Set every entry below down once more, exactly as it stands, without images.
*** Available data ***
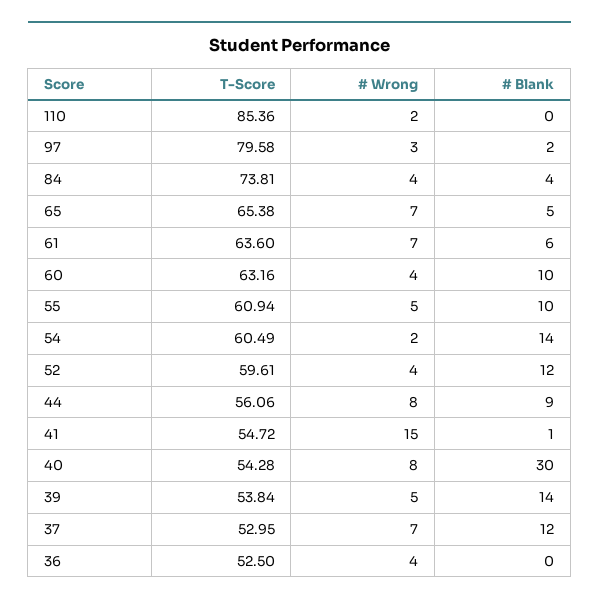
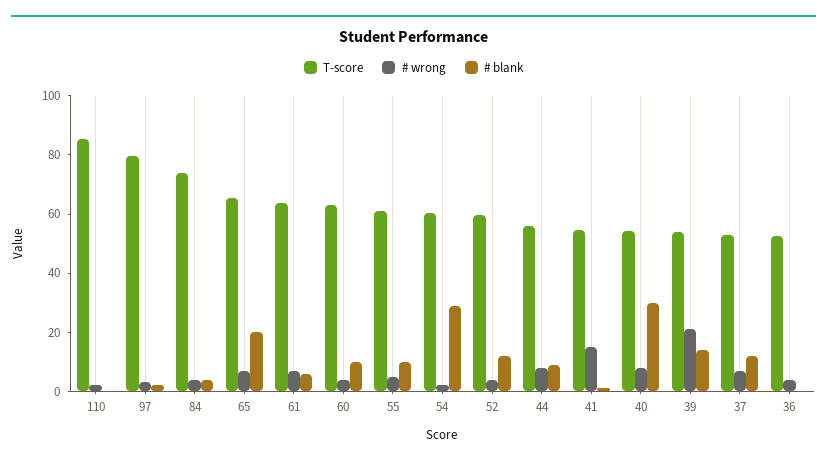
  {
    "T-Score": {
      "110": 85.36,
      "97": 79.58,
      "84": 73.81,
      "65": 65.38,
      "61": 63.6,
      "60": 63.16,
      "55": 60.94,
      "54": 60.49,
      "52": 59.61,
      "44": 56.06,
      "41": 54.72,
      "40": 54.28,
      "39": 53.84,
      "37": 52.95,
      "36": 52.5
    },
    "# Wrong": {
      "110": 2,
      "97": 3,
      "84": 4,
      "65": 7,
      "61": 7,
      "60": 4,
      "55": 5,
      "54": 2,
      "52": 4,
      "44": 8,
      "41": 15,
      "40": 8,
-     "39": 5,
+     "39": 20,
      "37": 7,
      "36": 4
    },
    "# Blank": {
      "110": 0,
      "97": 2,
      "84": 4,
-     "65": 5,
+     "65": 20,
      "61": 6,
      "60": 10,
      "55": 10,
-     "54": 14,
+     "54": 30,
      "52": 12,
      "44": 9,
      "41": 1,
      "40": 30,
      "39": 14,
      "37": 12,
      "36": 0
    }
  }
***
* _Task solution_:
  {
    "T-Score": {
      "110": 85.36,
      "97": 79.58,
      "84": 73.81,
      "65": 65.38,
      "61": 63.6,
      "60": 63.16,
      "55": 60.94,
      "54": 60.49,
      "52": 59.61,
      "44": 56.06,
      "41": 54.72,
      "40": 54.28,
      "39": 53.84,
      "37": 52.95,
      "36": 52.5
    },
    "# Wrong": {
      "110": 2,
      "97": 3,
      "84": 4,
      "65": 7,
      "61": 7,
      "60": 4,
      "55": 5,
      "54": 2,
      "52": 4,
      "44": 8,
      "41": 15,
      "40": 8,
-     "39": 5,
+     "39": 20,
      "37": 7,
      "36": 4
    },
    "# Blank": {
      "110": 0,
      "97": 2,
      "84": 4,
-     "65": 5,
+     "65": 20,
      "61": 6,
      "60": 10,
      "55": 10,
-     "54": 14,
+     "54": 30,
      "52": 12,
      "44": 9,
      "41": 1,
      "40": 30,
      "39": 14,
      "37": 12,
      "36": 0
    }
  }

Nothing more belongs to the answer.